Boeing and Bigelow Aerospace are teaming up to build a commercial space station system, with a 2015 target for a fully operational station in low Earth orbit (LEO), the companies announced on the first day of the show.

The aggressive schedule - with assembly in 2014 and testing to include an uncrewed trip to the station - is contingent upon the US Congress coming through with funding for NASA's proposed Commercial Crew Development (CCDev) Space Act Agreement programme this fall.

"We need the funding. The money that NASA has proposed closes the business case. Without that, we would have a difficult time," says Brewster Shaw, former astronaut and vice-president and general manager of Boeing's space exploration division.

Bigelow model
 © Billypix

The plan, crafted largely by Robert Bigelow, the US hotelier turned aerospace company owner, is to build a modular 690m3 (24,000ft3) space station in LEO, starting a second, larger station within years for the first. The first will consist of four modules, four habitats and one propulsion and docking unit.

Bigelow says he is already expanding his factory outside Las Vegas by 17,000m2 (185,000ft2) to mass-produce the modules.

The programme would also include ground, mission and recovery operations systems as well as launch vehicles and a capsule based on the commercial crew transportation system already in development by Bigelow and Boeing as an offshoot of the CCDev programme. The capsule will be compatible with Atlas V, Delta IV and Falcon 9 launch systems, Shaw says.

Renting time on the first station would cost sovereign and commercial customers about $95m for a year, plus a per-astronaut cost of $24.9m, Bigelow says - a relative bargain compared with NASA's cost of $56m to send each astronauts to the International Space Station.

Bigelow also says he has already secured permission from the US State Department to run the project without any International Traffic in Arms Regulations concerns. "It's not a transfer of technology," Bigelow says, likening commercial space travel to commercial air travel.

"We believe space commerce will be a reality," Shaw says.
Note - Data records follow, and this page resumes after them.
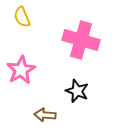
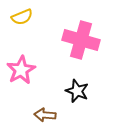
yellow semicircle: rotated 90 degrees counterclockwise
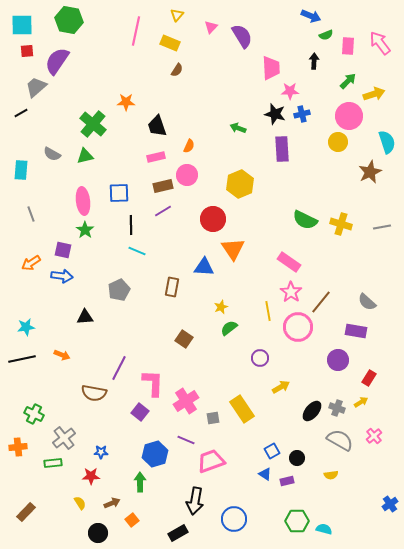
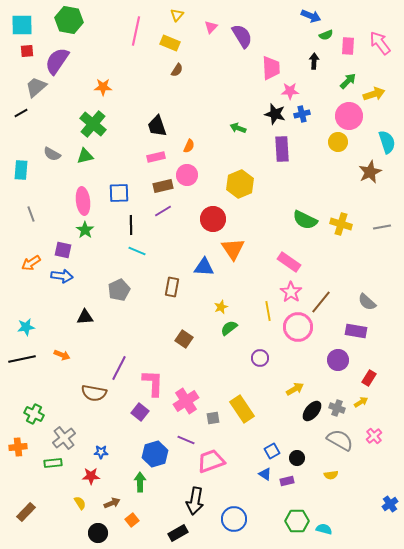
orange star at (126, 102): moved 23 px left, 15 px up
yellow arrow at (281, 387): moved 14 px right, 2 px down
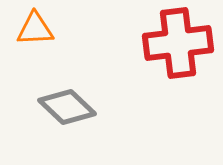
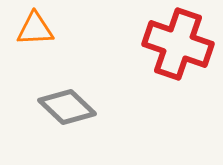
red cross: moved 1 px down; rotated 26 degrees clockwise
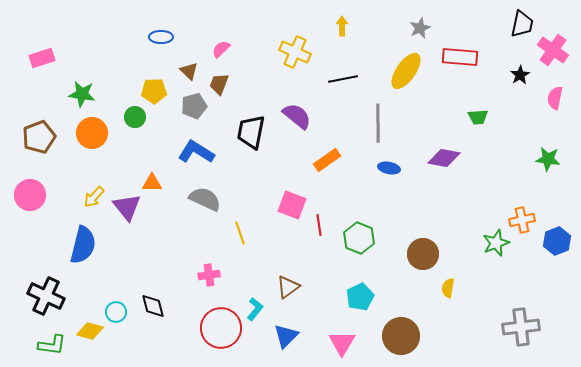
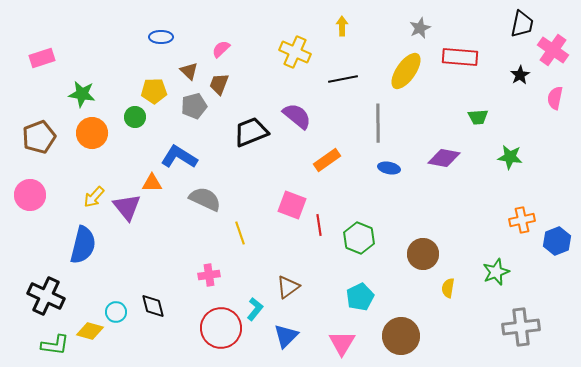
black trapezoid at (251, 132): rotated 57 degrees clockwise
blue L-shape at (196, 152): moved 17 px left, 5 px down
green star at (548, 159): moved 38 px left, 2 px up
green star at (496, 243): moved 29 px down
green L-shape at (52, 345): moved 3 px right
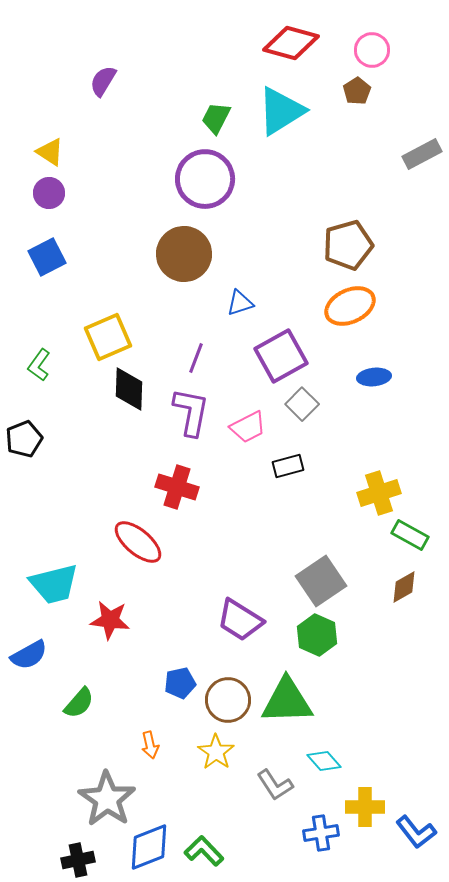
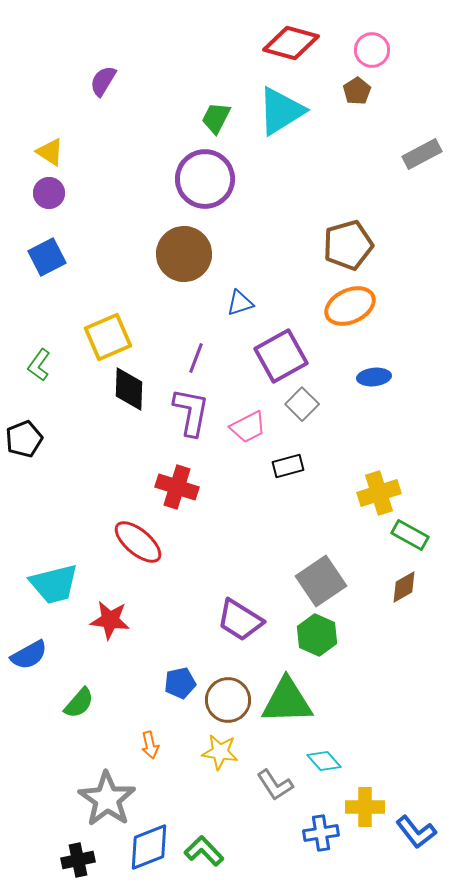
yellow star at (216, 752): moved 4 px right; rotated 27 degrees counterclockwise
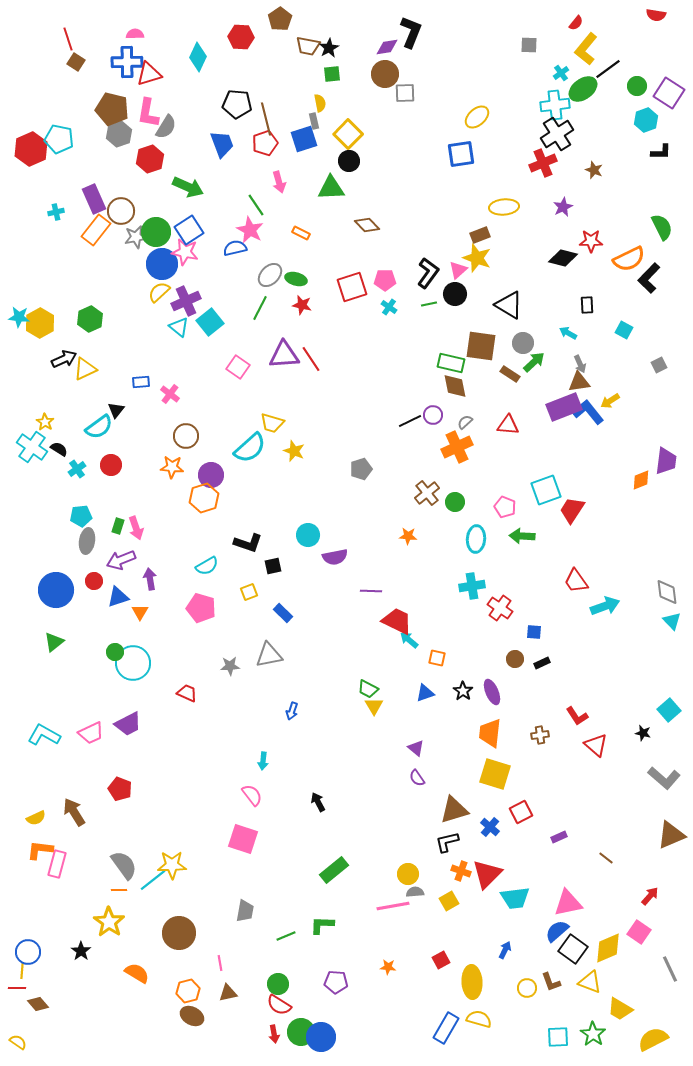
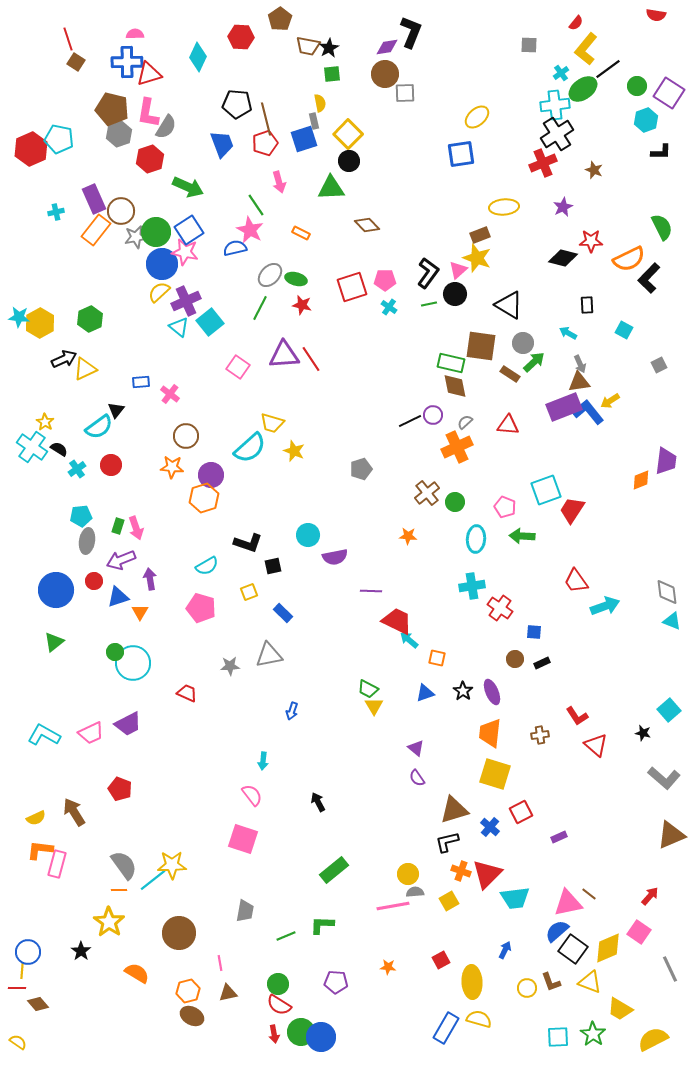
cyan triangle at (672, 621): rotated 24 degrees counterclockwise
brown line at (606, 858): moved 17 px left, 36 px down
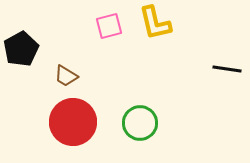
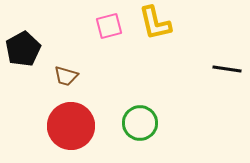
black pentagon: moved 2 px right
brown trapezoid: rotated 15 degrees counterclockwise
red circle: moved 2 px left, 4 px down
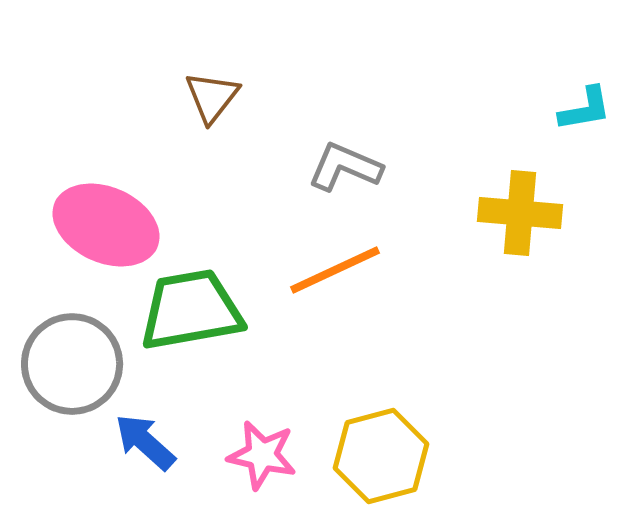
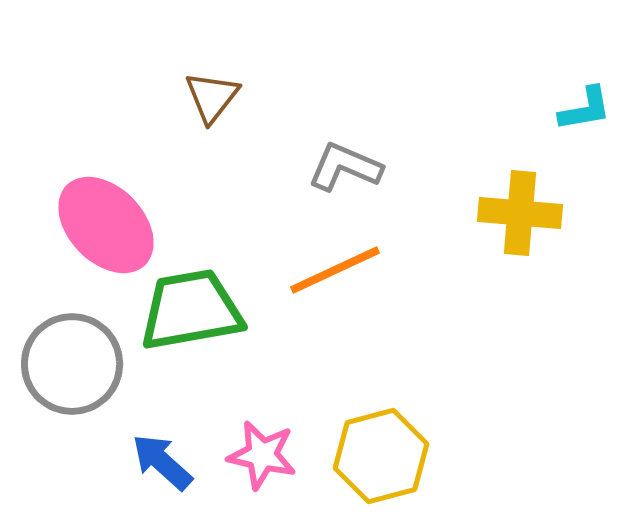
pink ellipse: rotated 22 degrees clockwise
blue arrow: moved 17 px right, 20 px down
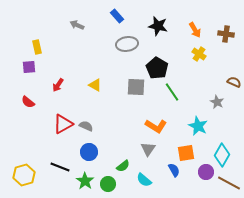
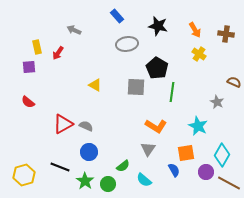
gray arrow: moved 3 px left, 5 px down
red arrow: moved 32 px up
green line: rotated 42 degrees clockwise
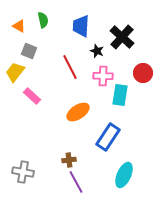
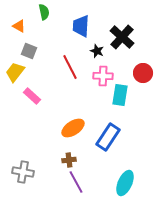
green semicircle: moved 1 px right, 8 px up
orange ellipse: moved 5 px left, 16 px down
cyan ellipse: moved 1 px right, 8 px down
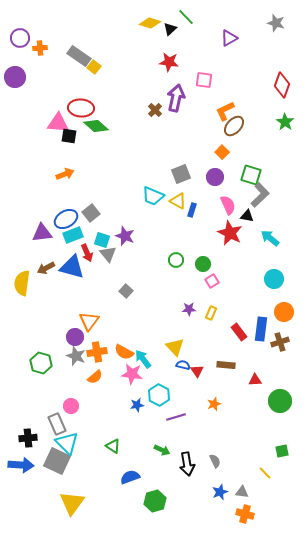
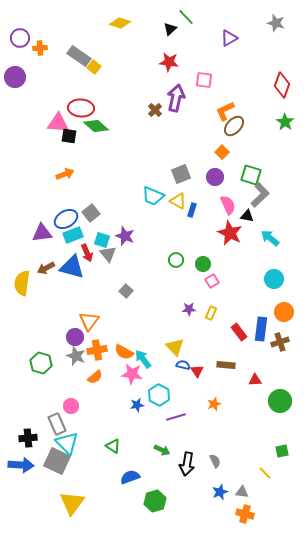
yellow diamond at (150, 23): moved 30 px left
orange cross at (97, 352): moved 2 px up
black arrow at (187, 464): rotated 20 degrees clockwise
The Obama Administration, in a departure from previous US space policy, has proposed more emphasis on commercial space, with companies taking on major research and development and creating new launch capabilities, leaving NASA to focus on planetary exploration. Funding, however, has yet to materialise, with many in Congress concerned that the commercialisation of space is too dangerous an undertaking to support at this time.